Os desastres de Sofia

Desde que sou pequena, sempre gostei de ler. Da mesma maneira que alguns miúdos têm jeito com a bola e com as contas, desde que me lembro de mim que me acostumei às palavras. Aprendi a ler tarde, só com 8 anos, os meus professores e a minha mãe julgaram-me 'atrasada': hoje penso no meu pequeno eu como ainda hoje me acredito, com o meu ritmo próprio. Às vezes demasiado lenta, outras vezes estupidamente adiantada. Lembro-me quase sempre da Sofia, a terrível e desastrada Sofia que marcou a minha infância numa capa amarelada e mole, letras antiquadas e protagonista de uma história estranhíssima e macabra, um pouco ao estilo da Disney onde os bons têm de passar por coisas terríveis até à vitória final.
Para a pobre da Sofia, as coisas nunca corriam bem. E à boa maneira vitoriana, apanhava sempre o pior castigo possível. Falham-me alguns pormenores, mas ainda me consigo lembrar da sua figura desenhada a preto e branco, frágil e com uma cara constantemente assustada. A Sofia era para mim na altura uma menina digna de dó e piedade, era vaidosa e curiosa, um pouco sabichona e gulosa. Se fosse uma heroína Disney, seria uma fusão entre a pobre e bonita Cinderela e a Alice, curiosa e filha de boas famílias. Hoje recordo-a ainda com mais pena: vagueio pelas páginas do meu livro, tudo lhe corria mal. A boneca derretida, as frutas comidas, as primas perfeitas com quem passava férias que não a infernizavam mas que a faziam sentir-se uma ovelha negra por tentar agradar a todos e só fazer ainda pior.

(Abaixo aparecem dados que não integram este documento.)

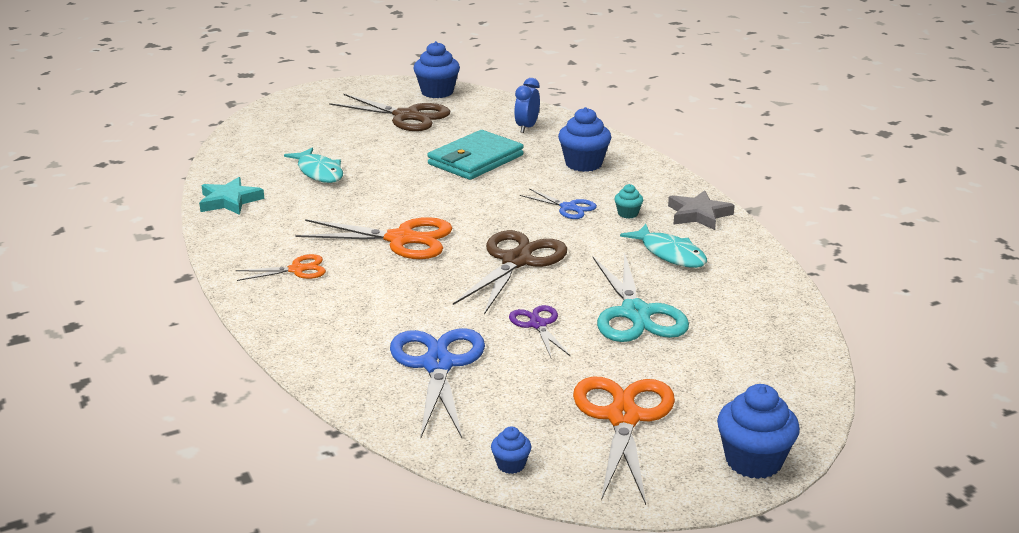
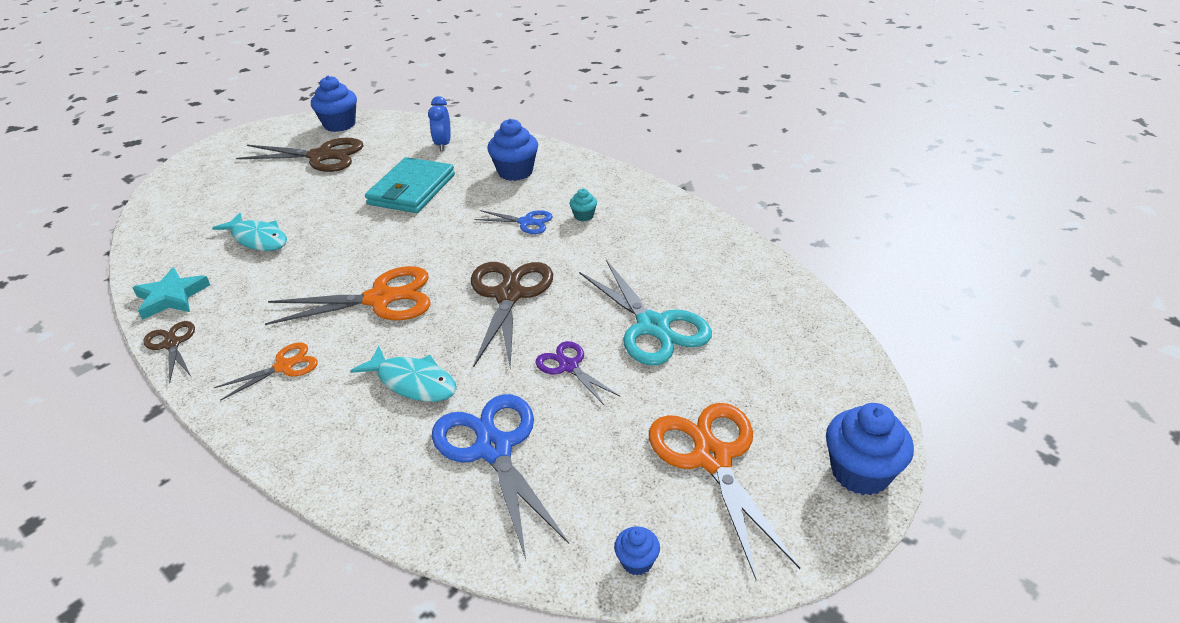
camera: 20 degrees left, 10 degrees up
(216, 234) = (172, 344): none -> brown scissors
(669, 254) = (645, 250): turquoise fish -> turquoise fish (413, 382)
(698, 214) = (645, 202): grey star -> none

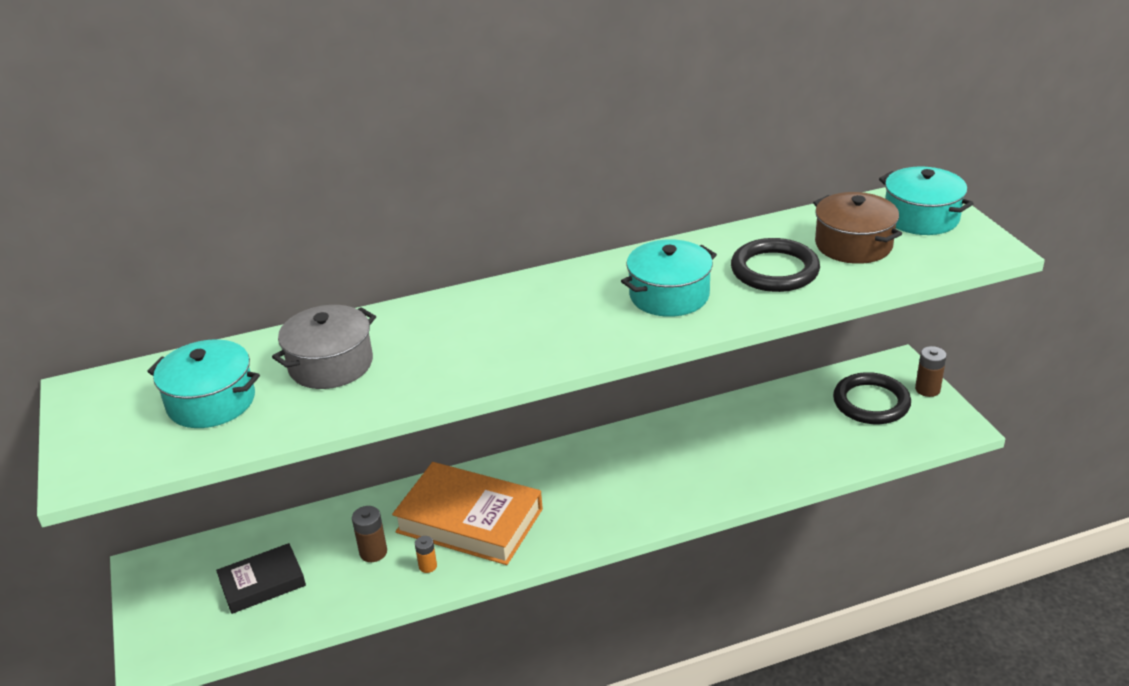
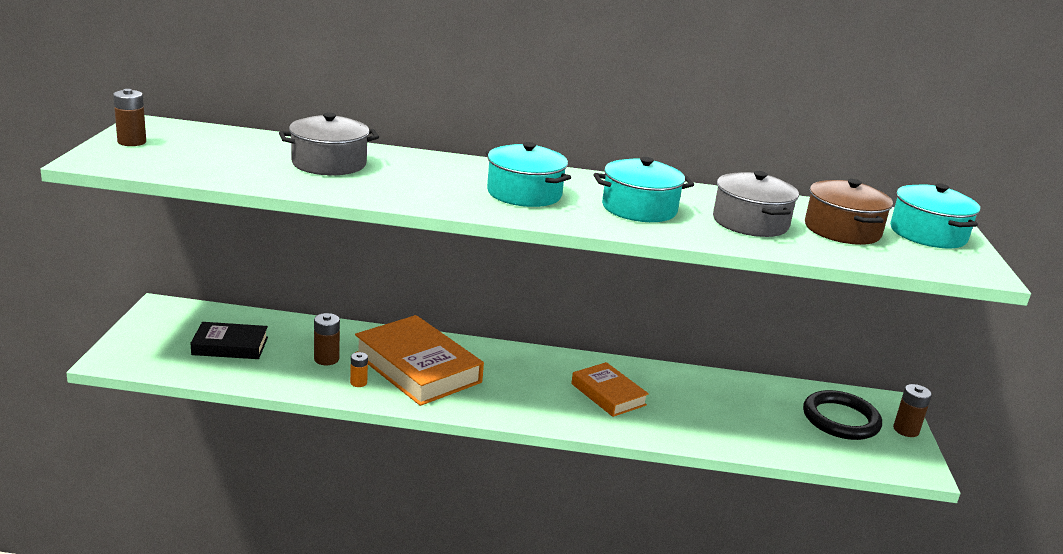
camera: 20 degrees right, 10 degrees down
(93, 427) = (132, 142): none -> brown battery
(211, 402) = (223, 155): turquoise pot -> turquoise pot (524, 194)
(664, 468) = (608, 394): none -> orange book
(774, 270) = (750, 222): black ring -> grey pot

A Sofia, como todas as meninas independentemente da era a que pertencem, passou por várias fases: os seus desastres, as férias com as primas, a evolução para uma menina exemplar e digna de amor e carinho. Na minha opinião, as Sofias desta vida são muito subestimadas: esta personagem é apenas uma metáfora para os disparates que fazemos. Na altura não conseguia sequer entender a mensagem do livro, as palavras eram aquilo que diziam ser. No mundo dos pequenos, as coisas não têm duplo sentido nem mensagens escondidas. Se a Sofia comia as frutas cristalizadas do bolo das visitas, era naturalmente castigada e açoitada como uma escrava negra na sanzala. Para mim, as frutas hoje são muito mais do que isso: são a afirmação escondida de quem faz asneiras deve ser castigado para se tornar perfeito um dia. Uma coisa muito humana à partida, mas que me deixava muito triste pela Sofia. Ninguém tem culpa de ser desastrado, muito menos enquanto criança. Deixaria uma mensagem à Condessa de Ségur, russa de nascença, quem sabe fria e austera. Deixem as Sofias brincar, estragar bonecas. São elas que dão origem às pessoas mais divertidas, tipo Bridget Jones.